• ASSIGNED TASK 1: In the dst_release passage below, copy everything from "One point of" down to "set in alloc_netdev_mq()".
• ASSIGNED TASK 2: Decide whether each statement agrees with the dst_release passage below, answering yes or no and quoting the deciding words: (a) On SMP, dst_clone() is done by the same CPU that handles softirqs for the network device. (b) David Miller suggested a new device flag set in alloc_netdev_mq(). (c) The loopback device is among the devices that must clear this flag.

DOCUMENT SECTION START

One point of contention in high network loads is the dst_release() performed
when a transmited skb is freed. This is because NIC tx completion calls
dev_kree_skb() long after original call to dev_queue_xmit(skb).

CPU cache is cold and the atomic op in dst_release() stalls. On SMP, this is
quite visible if one CPU is 100% handling softirqs for a network device,
since dst_clone() is done by other cpus, involving cache line ping pongs.

It seems right place to release dst is in dev_hard_start_xmit(), for most
devices but ones that are virtual, and some exceptions.

David Miller suggested to define a new device flag, set in alloc_netdev_mq()
(so that most devices set it at init time), and carefuly unset in devices
which dont want a NULL skb->dst in their ndo_start_xmit().

List of devices that must clear this flag is :

- loopback device, because it calls netif_rx() and quoting Patrick :
    "ip_route_input() doesn't accept loopback addresses, so loopback packets
     already need to have a dst_entry attached."

DOCUMENT SECTION END
RECORDS SUPPLIED START

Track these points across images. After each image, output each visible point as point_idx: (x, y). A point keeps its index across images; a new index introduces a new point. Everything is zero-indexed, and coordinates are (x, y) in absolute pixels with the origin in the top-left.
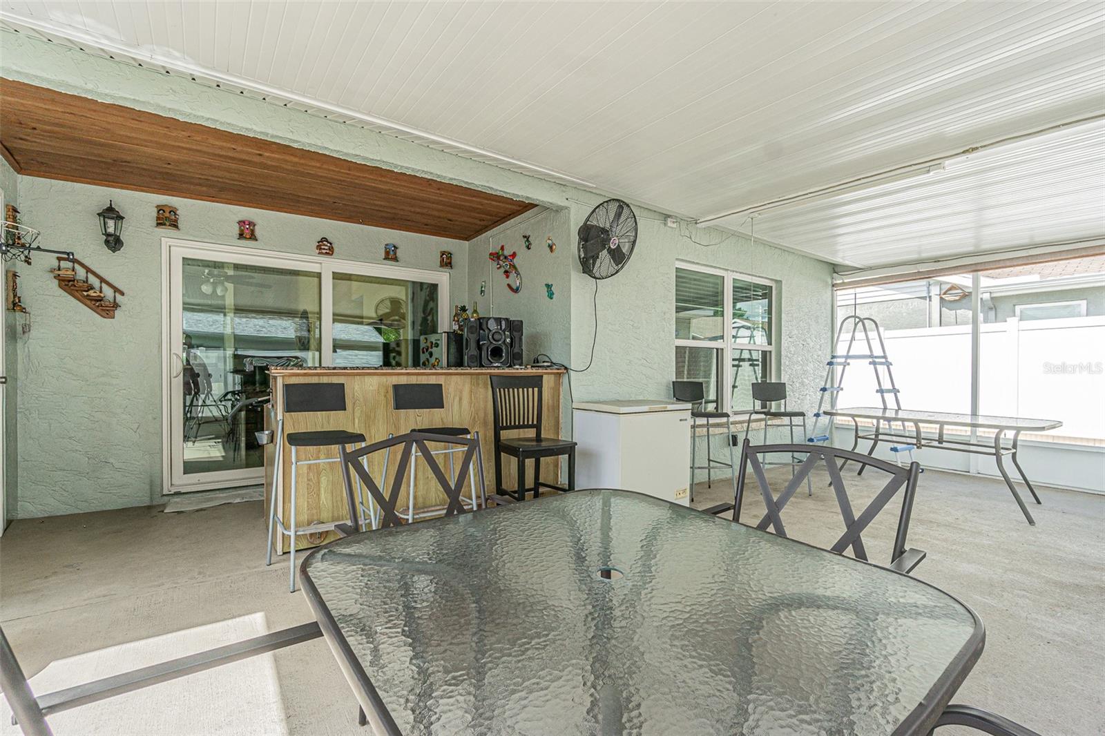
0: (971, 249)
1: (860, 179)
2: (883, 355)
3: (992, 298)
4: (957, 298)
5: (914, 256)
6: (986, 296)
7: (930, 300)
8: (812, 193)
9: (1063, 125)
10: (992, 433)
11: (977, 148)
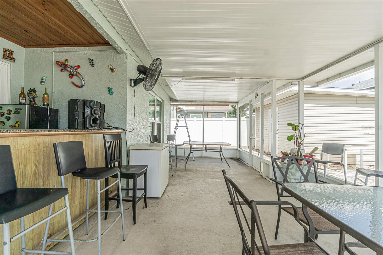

RECORDS SUPPLIED END

• ANSWER BOX 1:
One point of contention in high network loads is the dst_release() performed
when a transmited skb is freed. This is because NIC tx completion calls
dev_kree_skb() long after original call to dev_queue_xmit(skb).

CPU cache is cold and the atomic op in dst_release() stalls. On SMP, this is
quite visible if one CPU is 100% handling softirqs for a network device,
since dst_clone() is done by other cpus, involving cache line ping pongs.

It seems right place to release dst is in dev_hard_start_xmit(), for most
devices but ones that are virtual, and some exceptions.

David Miller suggested to define a new device flag, set in alloc_netdev_mq()

• ANSWER BOX 2:
(a) No: "since dst_clone() is done by other cpus"
(b) Yes: "David Miller suggested to define a new device flag, set in alloc_netdev_mq()"
(c) Yes: "List of devices that must clear this flag is :" followed by "- loopback device"